Risk-Adjusted Performance

2 of 100

 
Weak
 
Strong
Weak
Compared to the overall equity markets, risk-adjusted returns on investments in Envela Corp are ranked lower than 2 (%) of all global equities and portfolios over the last 90 days. Despite somewhat strong essential indicators, Envela Corp is not utilizing all of its potentials. The recent stock price disturbance, may contribute to short-term losses for the investors.
Build A Bear 

Risk-Adjusted Performance

16 of 100

 
Weak
 
Strong
Solid
Compared to the overall equity markets, risk-adjusted returns on investments in Build A Bear Workshop are ranked lower than 16 (%) of all global equities and portfolios over the last 90 days. In spite of fairly unfluctuating fundamental drivers, Build A showed solid returns over the last few months and may actually be approaching a breakup point.

Envela Corp and Build A Volatility Contrast

   Predicted Return Density   
       Returns  

Pair Trading with Envela Corp and Build A

The main advantage of trading using opposite Envela Corp and Build A positions is that it hedges away some unsystematic risk. Because of two separate transactions, even if Envela Corp position performs unexpectedly, Build A can make up some of the losses. Pair trading also minimizes risk from directional movements in the market. For example, if an entire industry or sector drops because of unexpected headlines, the short position in Build A will offset losses from the drop in Build A's long position.
The idea behind Envela Corp and Build A Bear Workshop pairs trading is to make the combined position market-neutral, meaning the overall market's direction will not affect its win or loss (or potential downside or upside).
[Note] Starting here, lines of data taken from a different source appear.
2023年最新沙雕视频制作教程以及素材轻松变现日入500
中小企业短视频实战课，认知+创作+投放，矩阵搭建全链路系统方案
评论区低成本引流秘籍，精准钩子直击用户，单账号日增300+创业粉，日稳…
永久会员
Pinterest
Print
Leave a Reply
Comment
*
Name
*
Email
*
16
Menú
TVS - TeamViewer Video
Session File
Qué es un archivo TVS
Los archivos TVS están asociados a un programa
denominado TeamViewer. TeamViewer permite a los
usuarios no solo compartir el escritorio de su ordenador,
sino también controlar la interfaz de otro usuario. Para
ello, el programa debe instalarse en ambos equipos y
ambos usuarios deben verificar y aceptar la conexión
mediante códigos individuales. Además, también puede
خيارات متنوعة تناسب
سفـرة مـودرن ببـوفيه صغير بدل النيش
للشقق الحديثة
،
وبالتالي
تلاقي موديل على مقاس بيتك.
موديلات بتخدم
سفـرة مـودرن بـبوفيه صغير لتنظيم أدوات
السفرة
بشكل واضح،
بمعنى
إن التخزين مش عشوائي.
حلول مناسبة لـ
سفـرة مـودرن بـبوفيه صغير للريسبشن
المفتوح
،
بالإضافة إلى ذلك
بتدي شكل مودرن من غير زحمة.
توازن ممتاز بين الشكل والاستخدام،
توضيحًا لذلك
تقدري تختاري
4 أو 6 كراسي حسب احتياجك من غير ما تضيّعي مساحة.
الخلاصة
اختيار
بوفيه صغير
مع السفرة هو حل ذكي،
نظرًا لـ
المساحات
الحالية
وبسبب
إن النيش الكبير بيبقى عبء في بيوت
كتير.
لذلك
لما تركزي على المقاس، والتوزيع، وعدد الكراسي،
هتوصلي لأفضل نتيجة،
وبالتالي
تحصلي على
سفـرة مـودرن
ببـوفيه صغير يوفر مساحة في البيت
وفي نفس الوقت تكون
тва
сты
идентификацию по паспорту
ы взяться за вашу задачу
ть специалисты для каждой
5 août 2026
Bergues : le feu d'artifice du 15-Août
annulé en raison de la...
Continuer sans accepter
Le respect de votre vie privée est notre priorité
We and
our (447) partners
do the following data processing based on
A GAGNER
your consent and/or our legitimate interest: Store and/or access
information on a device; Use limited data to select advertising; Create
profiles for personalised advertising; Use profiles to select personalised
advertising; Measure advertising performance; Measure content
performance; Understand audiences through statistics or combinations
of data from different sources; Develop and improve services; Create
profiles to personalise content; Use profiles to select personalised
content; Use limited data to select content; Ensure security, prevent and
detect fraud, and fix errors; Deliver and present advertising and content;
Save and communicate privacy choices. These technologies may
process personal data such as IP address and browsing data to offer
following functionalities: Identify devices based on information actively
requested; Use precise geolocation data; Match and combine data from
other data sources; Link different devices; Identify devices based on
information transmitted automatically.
This can be achieved by designing a pairs trade with two highly correlated stocks or equities that operate in a similar space or sector, making it possible to obtain profits through simple and relatively low-risk investment.
Check out your portfolio center.
Note that this page's information should be used as a complementary analysis to find the right mix of equity instruments to add to your existing portfolios or create a brand new portfolio. You can also try the Portfolio Comparator module to compare the composition, asset allocations and performance of any two portfolios in your account.